CSmonitor asks how long will China support the US dollar?
How long will China support the US dollar?
China is continuing to buy US bonds, but it doesn't really a choice — for now, at least.
An employee counts Chinese yuan banknotes at a Bank of China branch in Hefei, Anhui province March 10. Chinese banks extended about 700 billion yuan ($102.5 billion) in new loans in February, half that of January, as the government clampdown on lending took hold, state media said on Wednesday.
By Bill Bonner Guest blogger / March 12, 2010
China says it is continuing to buy US bonds "every day." It doesn't have much choice. It earns money by selling things abroad. In fact, exports in February were up more than 40% over February '09. This leaves it with a lot of foreign money — most of it in dollars. What can it do with so much money?
China has quietly bought stakes in America's leading companies...and in various businesses all over the world. But the only way large amounts of US dollar cash can be readily
and safely deployed is in US bonds.
That said, China could also cause one helluva problem for the US if it ever chose to do anything else. [get ready for one "helluva problem"]
No worries on that score, said the Chinese official in charge of its $2.4 trillion worth of foreign reserves. He says China's holdings of US debt are normal and that there is no intention of reducing them or playing politics with them.
He surely means it. And when the dollar goes down...and when the market turns, and China feels compelled to get rid of its US bonds, he'll be totally sincere when he explains that to the international financial press too.
Markets make opinions, as they say on Wall Street. The market in bonds and the dollar has been very good for a very long time — since 1983, to be exact [when banks started security lending...]. As a result nearly everyone — including the Chinese — are of the opinion that US bonds are a safe place to be. When the market changes, so will opinions.

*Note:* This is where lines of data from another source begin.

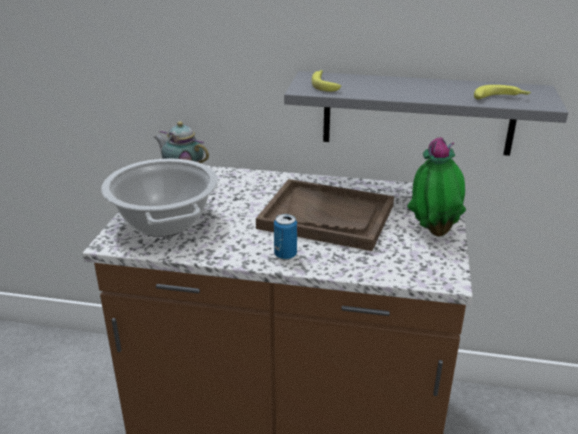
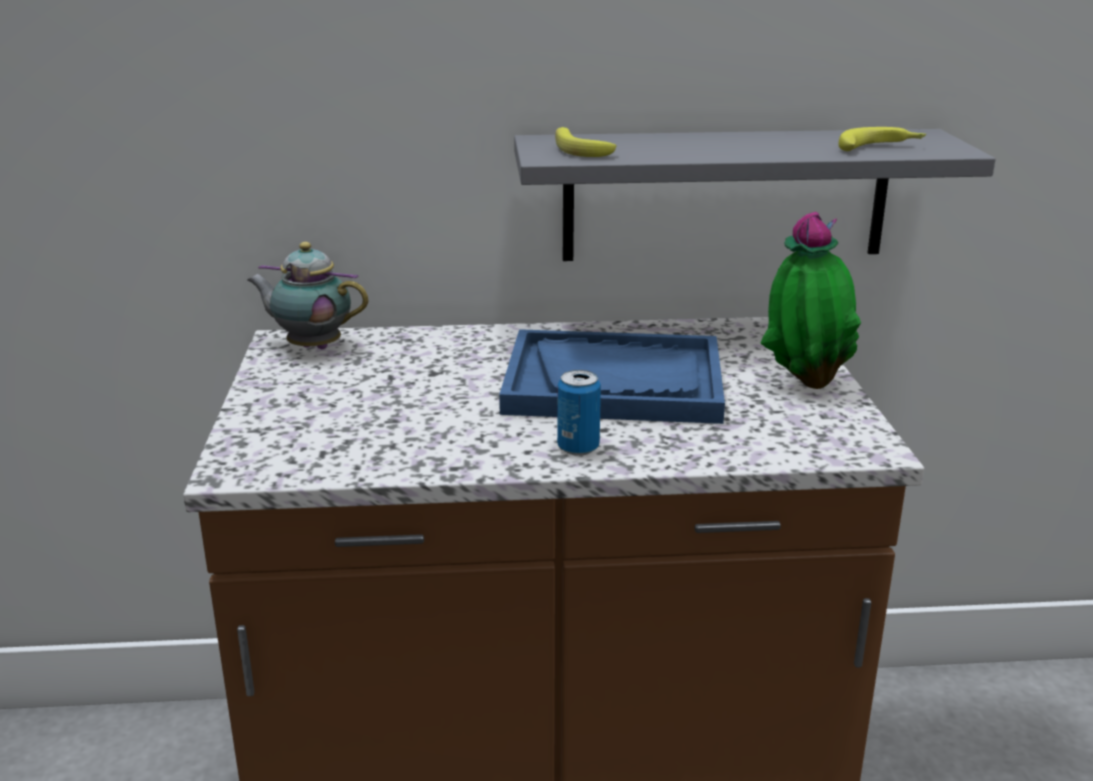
camera: 15 degrees left, 5 degrees down
cooking pot [101,158,218,237] -> none
brown tray [256,179,394,251] -> blue tray [499,329,725,424]

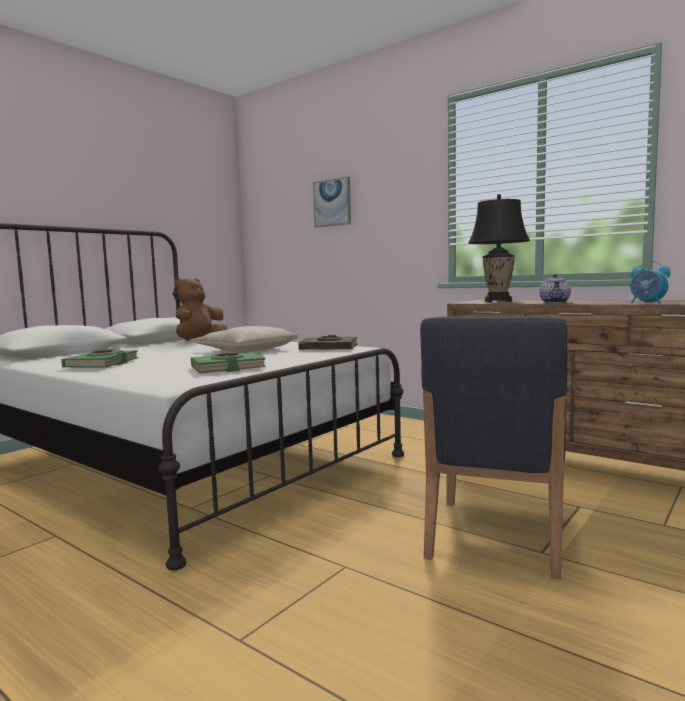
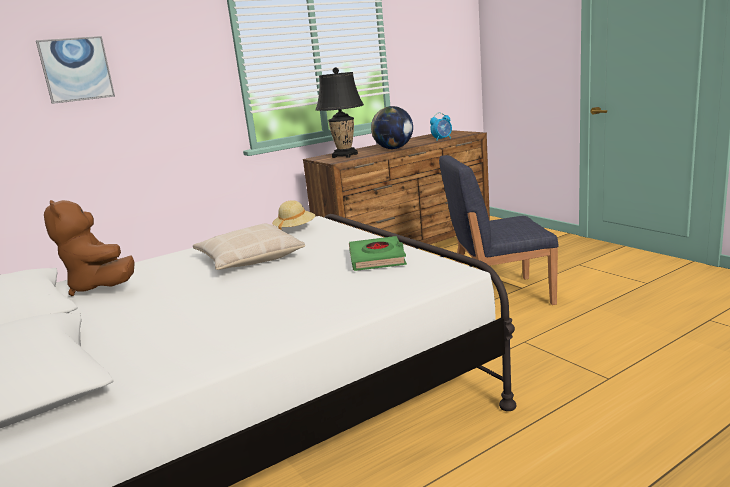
camera: 70 degrees left, 10 degrees up
green book [61,350,139,368] -> none
black book [298,335,357,350] -> beige hat [272,200,315,230]
blue chair [420,316,568,579] -> blue chair turned 135 degrees clockwise [439,155,559,305]
teapot [539,274,571,303] -> globe [371,106,413,149]

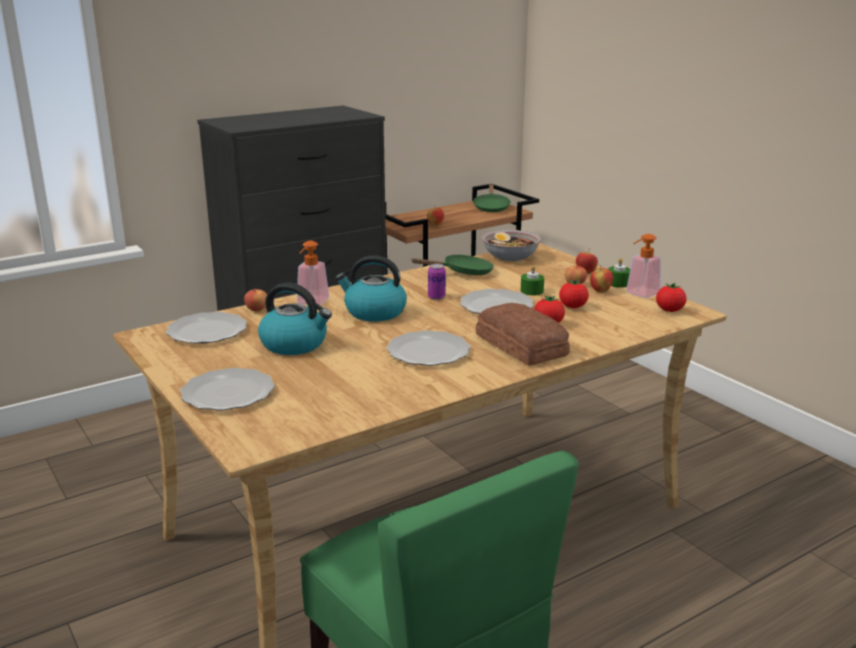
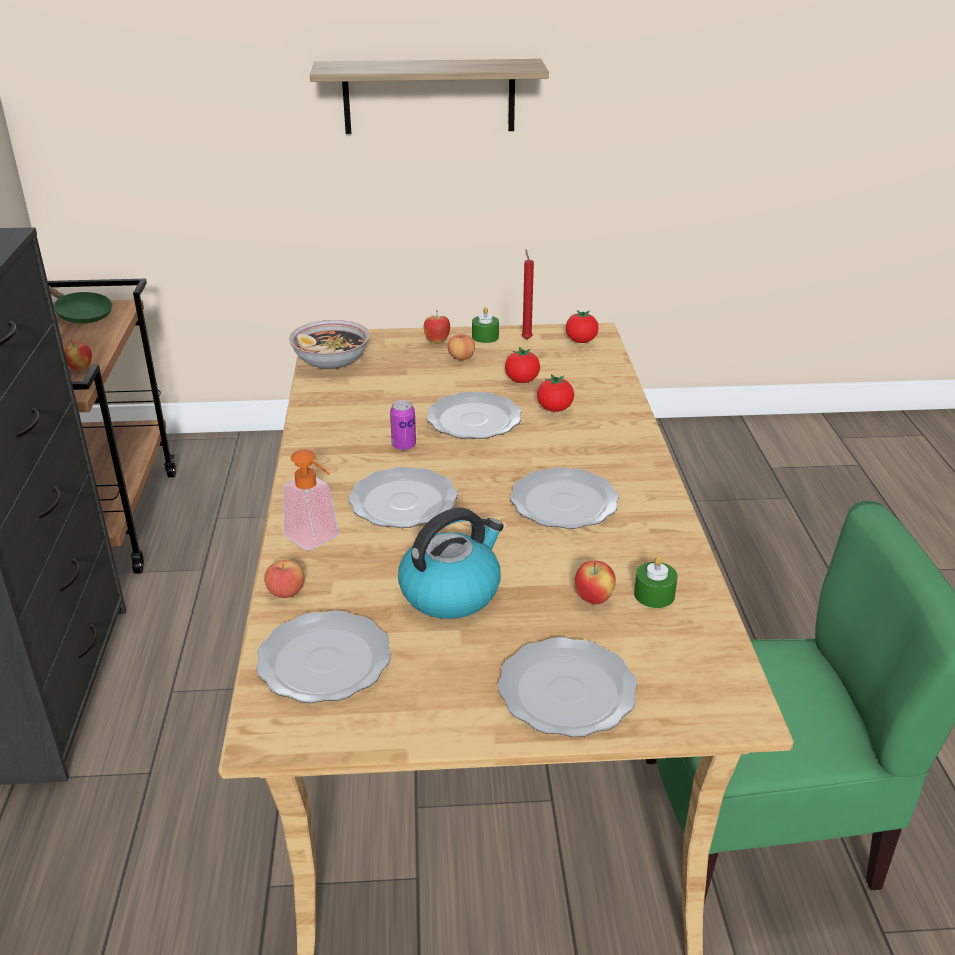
camera: 60 degrees left, 10 degrees up
kettle [335,255,407,321] -> plate [348,467,458,528]
green frying pan [411,255,494,275] -> none
bread [476,303,570,366] -> none
green candle [521,265,544,295] -> green candle moved to [634,556,678,608]
apple [590,265,613,293] -> apple moved to [574,561,616,604]
soap dispenser [626,234,661,298] -> red candle [521,249,534,340]
none -> shelf [310,59,549,134]

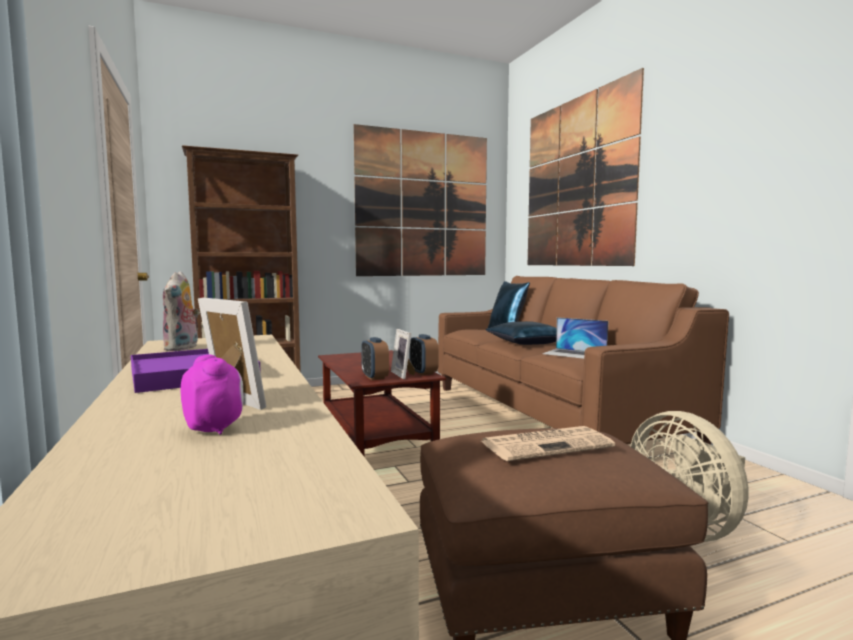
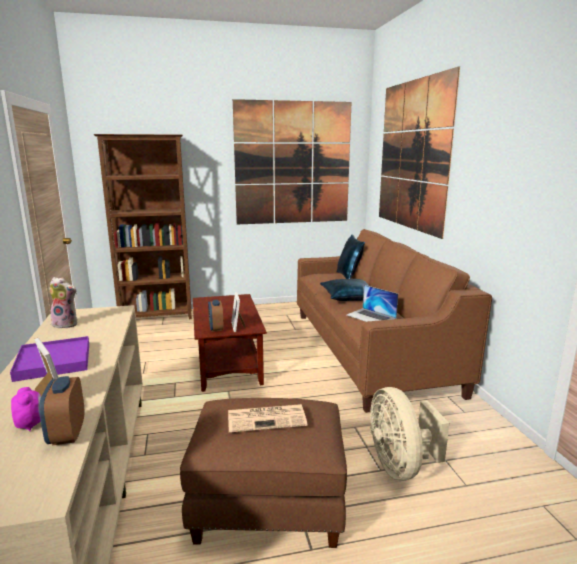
camera: 10 degrees right, 10 degrees up
plush toy [163,271,200,351] -> plush toy turned 90 degrees counterclockwise [49,277,77,328]
alarm clock [409,334,439,375] -> alarm clock moved to [39,376,84,445]

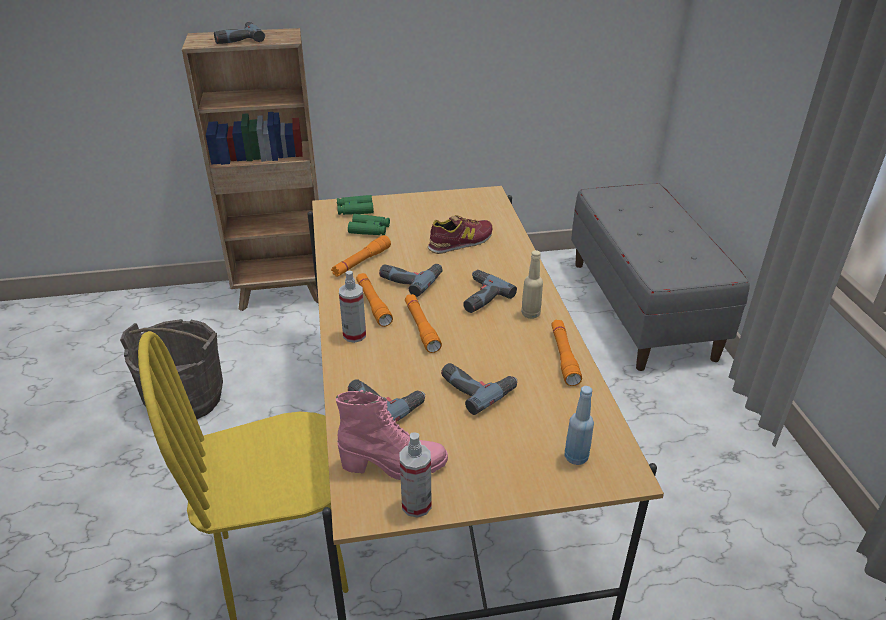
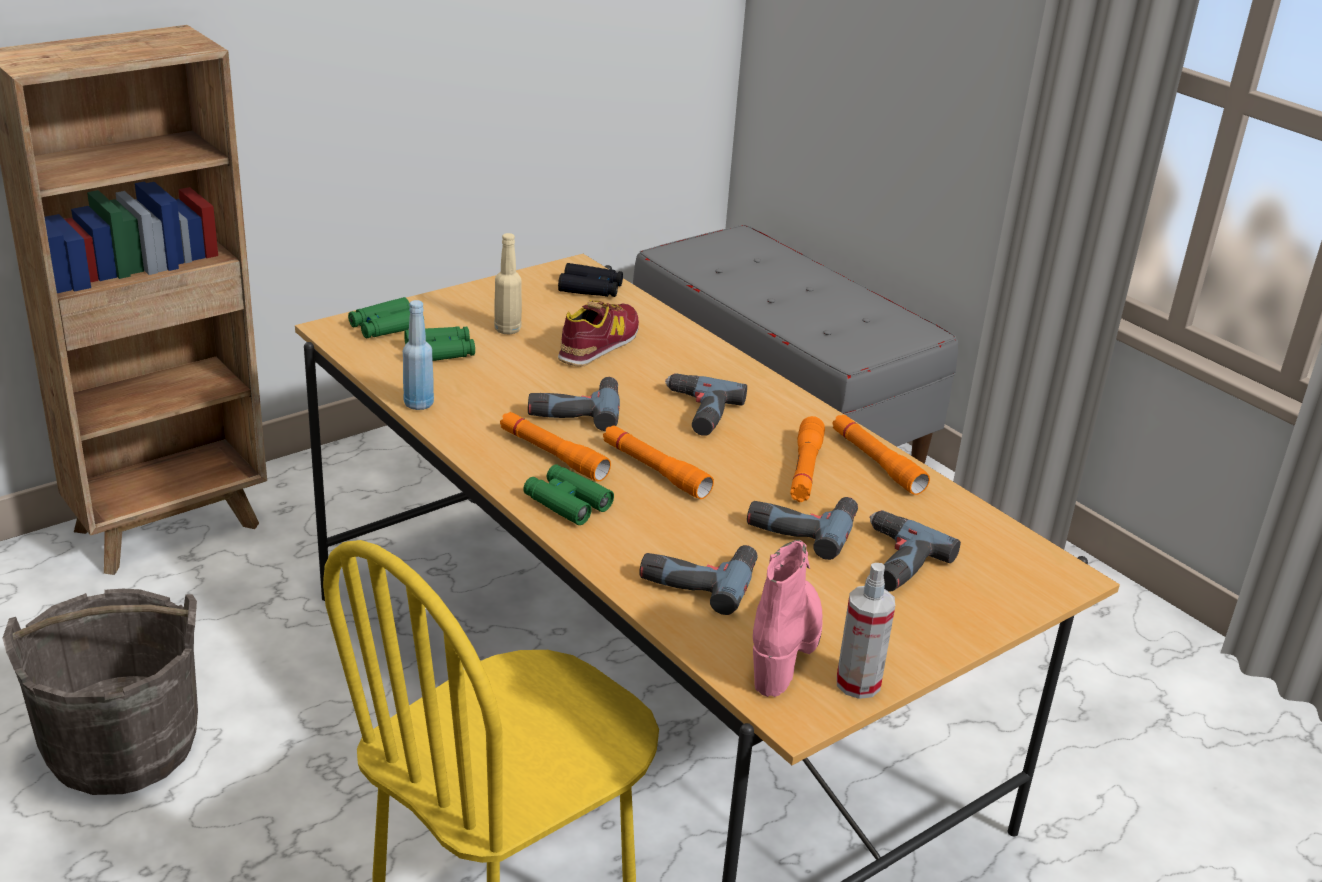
camera: 30 degrees left, 5 degrees down
power drill [214,22,265,44] -> power drill moved to [870,510,961,592]
orange flashlight [331,235,391,277] -> orange flashlight moved to [790,416,825,502]
pink boot [336,390,448,480] -> pink boot turned 45 degrees counterclockwise [753,540,823,697]
spray bottle [339,271,366,343] -> green binoculars [523,464,614,525]
beige bottle [521,250,543,319] -> beige bottle moved to [494,233,522,334]
blue bottle [565,386,594,465] -> blue bottle moved to [403,300,434,410]
none -> black binoculars [558,263,623,297]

So far, no problem. But there's no telling how long the foreigners will continue to support the dollar [until the 2010 Food Crisis really gets rolling (2-3 months)]. Then what? Well...it leaves quantitative easing...in which the US central bank lends the money itself. Where does it get the money? It just invents it.
Which is why you can't trust paper money. You have a dollar. You have it. You hold it. And you expect to keep it 'til death do you part. But then, along comes another dollar that looks just like it...fresh...young...full of vim and vigor. So why not? Everybody does it.
Pretty soon, there are a lot more dollars running around. And they change hands fast. In economists' lingo, the velocity of money goes up...and the value of the dollar — like a faithless lover — goes down.
China's new dollar peg
My reaction: It is only matter of a few months before accelerating inflation forces Chinese authorities to break the country's dollar peg. When it does, the dollar will drop like a rock.